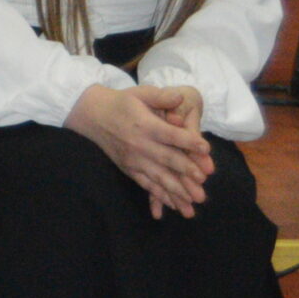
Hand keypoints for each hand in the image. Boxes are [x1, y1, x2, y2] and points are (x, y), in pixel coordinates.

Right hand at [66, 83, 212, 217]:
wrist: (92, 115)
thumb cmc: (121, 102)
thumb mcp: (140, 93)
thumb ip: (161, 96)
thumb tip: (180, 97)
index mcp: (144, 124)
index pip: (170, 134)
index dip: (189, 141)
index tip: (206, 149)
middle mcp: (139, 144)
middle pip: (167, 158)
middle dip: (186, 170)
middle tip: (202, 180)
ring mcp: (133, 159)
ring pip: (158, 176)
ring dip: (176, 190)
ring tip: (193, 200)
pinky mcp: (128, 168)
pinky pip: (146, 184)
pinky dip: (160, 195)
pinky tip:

[Exercise directions]: Please output all of the data exactly as given, omitting any images it holds.

[Written solution]:
Hand keypoints for each hand in the image. Boxes are [x1, y1, x2, y2] and points are (x, y), in pixel coordinates.

Right hand at [66, 83, 212, 217]:
wrist: (92, 115)
thumb cmc: (121, 102)
thumb mcp: (140, 93)
thumb ip: (161, 96)
thumb tip: (180, 97)
index mcp: (144, 124)
index pip: (170, 134)
index dip: (189, 141)
index tip: (206, 149)
middle mcp: (139, 144)
middle pip: (167, 158)
middle dip: (186, 170)
middle tip: (202, 180)
ring mcp: (133, 159)
ring pip: (158, 176)
ring dip: (176, 190)
ring tip: (193, 200)
pinky mcp: (128, 168)
pinky pip: (146, 184)
pinky dip: (160, 195)
pinky tip:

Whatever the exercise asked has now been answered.